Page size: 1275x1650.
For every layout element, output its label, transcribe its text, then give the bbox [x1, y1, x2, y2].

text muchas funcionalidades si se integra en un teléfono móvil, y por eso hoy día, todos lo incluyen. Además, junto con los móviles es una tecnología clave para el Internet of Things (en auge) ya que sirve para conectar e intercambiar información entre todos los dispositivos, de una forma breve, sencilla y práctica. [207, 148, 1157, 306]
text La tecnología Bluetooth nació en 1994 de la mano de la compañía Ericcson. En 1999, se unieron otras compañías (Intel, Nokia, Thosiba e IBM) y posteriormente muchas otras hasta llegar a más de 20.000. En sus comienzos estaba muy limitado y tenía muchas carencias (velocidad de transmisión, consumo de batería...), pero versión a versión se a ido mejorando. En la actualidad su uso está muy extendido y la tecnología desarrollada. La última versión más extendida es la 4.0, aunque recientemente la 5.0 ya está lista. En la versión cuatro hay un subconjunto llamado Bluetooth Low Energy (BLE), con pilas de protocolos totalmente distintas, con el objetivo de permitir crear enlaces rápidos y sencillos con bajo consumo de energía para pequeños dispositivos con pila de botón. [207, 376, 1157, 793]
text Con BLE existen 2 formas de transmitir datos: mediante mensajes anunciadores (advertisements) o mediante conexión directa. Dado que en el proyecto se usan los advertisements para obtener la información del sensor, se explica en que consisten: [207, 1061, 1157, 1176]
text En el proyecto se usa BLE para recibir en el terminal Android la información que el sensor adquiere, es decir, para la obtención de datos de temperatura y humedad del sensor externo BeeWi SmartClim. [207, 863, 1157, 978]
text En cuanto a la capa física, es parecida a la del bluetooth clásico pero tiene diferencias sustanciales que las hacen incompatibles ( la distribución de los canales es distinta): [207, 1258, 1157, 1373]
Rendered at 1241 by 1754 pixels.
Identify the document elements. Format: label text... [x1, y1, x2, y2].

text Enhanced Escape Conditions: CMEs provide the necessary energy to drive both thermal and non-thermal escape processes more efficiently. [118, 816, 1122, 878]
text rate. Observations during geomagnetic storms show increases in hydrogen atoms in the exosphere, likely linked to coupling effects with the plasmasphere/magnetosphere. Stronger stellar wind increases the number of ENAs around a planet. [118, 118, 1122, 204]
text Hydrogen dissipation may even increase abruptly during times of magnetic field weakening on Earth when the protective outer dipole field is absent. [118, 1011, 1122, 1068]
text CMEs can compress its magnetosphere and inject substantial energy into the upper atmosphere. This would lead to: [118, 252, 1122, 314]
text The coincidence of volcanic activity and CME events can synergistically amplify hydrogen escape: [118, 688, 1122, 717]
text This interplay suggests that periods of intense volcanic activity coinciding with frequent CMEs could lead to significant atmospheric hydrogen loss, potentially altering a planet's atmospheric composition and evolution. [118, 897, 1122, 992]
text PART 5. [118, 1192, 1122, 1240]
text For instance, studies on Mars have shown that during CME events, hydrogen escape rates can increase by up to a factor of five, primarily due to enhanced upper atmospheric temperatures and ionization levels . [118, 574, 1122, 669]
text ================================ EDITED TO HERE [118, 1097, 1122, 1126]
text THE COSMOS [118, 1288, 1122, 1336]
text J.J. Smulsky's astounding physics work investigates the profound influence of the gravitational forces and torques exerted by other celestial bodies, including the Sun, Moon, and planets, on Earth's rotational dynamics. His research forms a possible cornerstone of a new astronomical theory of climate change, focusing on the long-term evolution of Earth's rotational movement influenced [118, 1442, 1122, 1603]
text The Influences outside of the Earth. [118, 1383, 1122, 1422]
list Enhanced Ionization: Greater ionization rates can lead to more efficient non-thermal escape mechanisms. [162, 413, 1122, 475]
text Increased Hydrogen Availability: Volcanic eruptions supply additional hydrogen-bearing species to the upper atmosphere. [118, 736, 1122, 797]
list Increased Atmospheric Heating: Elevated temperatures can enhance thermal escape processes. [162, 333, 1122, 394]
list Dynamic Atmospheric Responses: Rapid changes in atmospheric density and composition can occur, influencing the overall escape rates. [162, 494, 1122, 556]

» **Written exercise**:
Convert all the data above into a JSON list of strings with one string per line, omitting blank lines.

» **Output of the task**:
[
  "Page size: 1275x1650.",
  "For every layout element, output its label, transcribe its text, then give the bbox [x1, y1, x2, y2].",
  "text muchas funcionalidades si se integra en un teléfono móvil, y por eso hoy día, todos lo incluyen. Además, junto con los móviles es una tecnología clave para el Internet of Things (en auge) ya que sirve para conectar e intercambiar información entre todos los dispositivos, de una forma breve, sencilla y práctica. [207, 148, 1157, 306]",
  "text La tecnología Bluetooth nació en 1994 de la mano de la compañía Ericcson. En 1999, se unieron otras compañías (Intel, Nokia, Thosiba e IBM) y posteriormente muchas otras hasta llegar a más de 20.000. En sus comienzos estaba muy limitado y tenía muchas carencias (velocidad de transmisión, consumo de batería...), pero versión a versión se a ido mejorando. En la actualidad su uso está muy extendido y la tecnología desarrollada. La última versión más extendida es la 4.0, aunque recientemente la 5.0 ya está lista. En la versión cuatro hay un subconjunto llamado Bluetooth Low Energy (BLE), con pilas de protocolos totalmente distintas, con el objetivo de permitir crear enlaces rápidos y sencillos con bajo consumo de energía para pequeños dispositivos con pila de botón. [207, 376, 1157, 793]",
  "text Con BLE existen 2 formas de transmitir datos: mediante mensajes anunciadores (advertisements) o mediante conexión directa. Dado que en el proyecto se usan los advertisements para obtener la información del sensor, se explica en que consisten: [207, 1061, 1157, 1176]",
  "text En el proyecto se usa BLE para recibir en el terminal Android la información que el sensor adquiere, es decir, para la obtención de datos de temperatura y humedad del sensor externo BeeWi SmartClim. [207, 863, 1157, 978]",
  "text En cuanto a la capa física, es parecida a la del bluetooth clásico pero tiene diferencias sustanciales que las hacen incompatibles ( la distribución de los canales es distinta): [207, 1258, 1157, 1373]",
  "Rendered at 1241 by 1754 pixels.",
  "Identify the document elements. Format: label text... [x1, y1, x2, y2].",
  "text Enhanced Escape Conditions: CMEs provide the necessary energy to drive both thermal and non-thermal escape processes more efficiently. [118, 816, 1122, 878]",
  "text rate. Observations during geomagnetic storms show increases in hydrogen atoms in the exosphere, likely linked to coupling effects with the plasmasphere/magnetosphere. Stronger stellar wind increases the number of ENAs around a planet. [118, 118, 1122, 204]",
  "text Hydrogen dissipation may even increase abruptly during times of magnetic field weakening on Earth when the protective outer dipole field is absent. [118, 1011, 1122, 1068]",
  "text CMEs can compress its magnetosphere and inject substantial energy into the upper atmosphere. This would lead to: [118, 252, 1122, 314]",
  "text The coincidence of volcanic activity and CME events can synergistically amplify hydrogen escape: [118, 688, 1122, 717]",
  "text This interplay suggests that periods of intense volcanic activity coinciding with frequent CMEs could lead to significant atmospheric hydrogen loss, potentially altering a planet's atmospheric composition and evolution. [118, 897, 1122, 992]",
  "text PART 5. [118, 1192, 1122, 1240]",
  "text For instance, studies on Mars have shown that during CME events, hydrogen escape rates can increase by up to a factor of five, primarily due to enhanced upper atmospheric temperatures and ionization levels . [118, 574, 1122, 669]",
  "text ================================ EDITED TO HERE [118, 1097, 1122, 1126]",
  "text THE COSMOS [118, 1288, 1122, 1336]",
  "text J.J. Smulsky's astounding physics work investigates the profound influence of the gravitational forces and torques exerted by other celestial bodies, including the Sun, Moon, and planets, on Earth's rotational dynamics. His research forms a possible cornerstone of a new astronomical theory of climate change, focusing on the long-term evolution of Earth's rotational movement influenced [118, 1442, 1122, 1603]",
  "text The Influences outside of the Earth. [118, 1383, 1122, 1422]",
  "list Enhanced Ionization: Greater ionization rates can lead to more efficient non-thermal escape mechanisms. [162, 413, 1122, 475]",
  "text Increased Hydrogen Availability: Volcanic eruptions supply additional hydrogen-bearing species to the upper atmosphere. [118, 736, 1122, 797]",
  "list Increased Atmospheric Heating: Elevated temperatures can enhance thermal escape processes. [162, 333, 1122, 394]",
  "list Dynamic Atmospheric Responses: Rapid changes in atmospheric density and composition can occur, influencing the overall escape rates. [162, 494, 1122, 556]"
]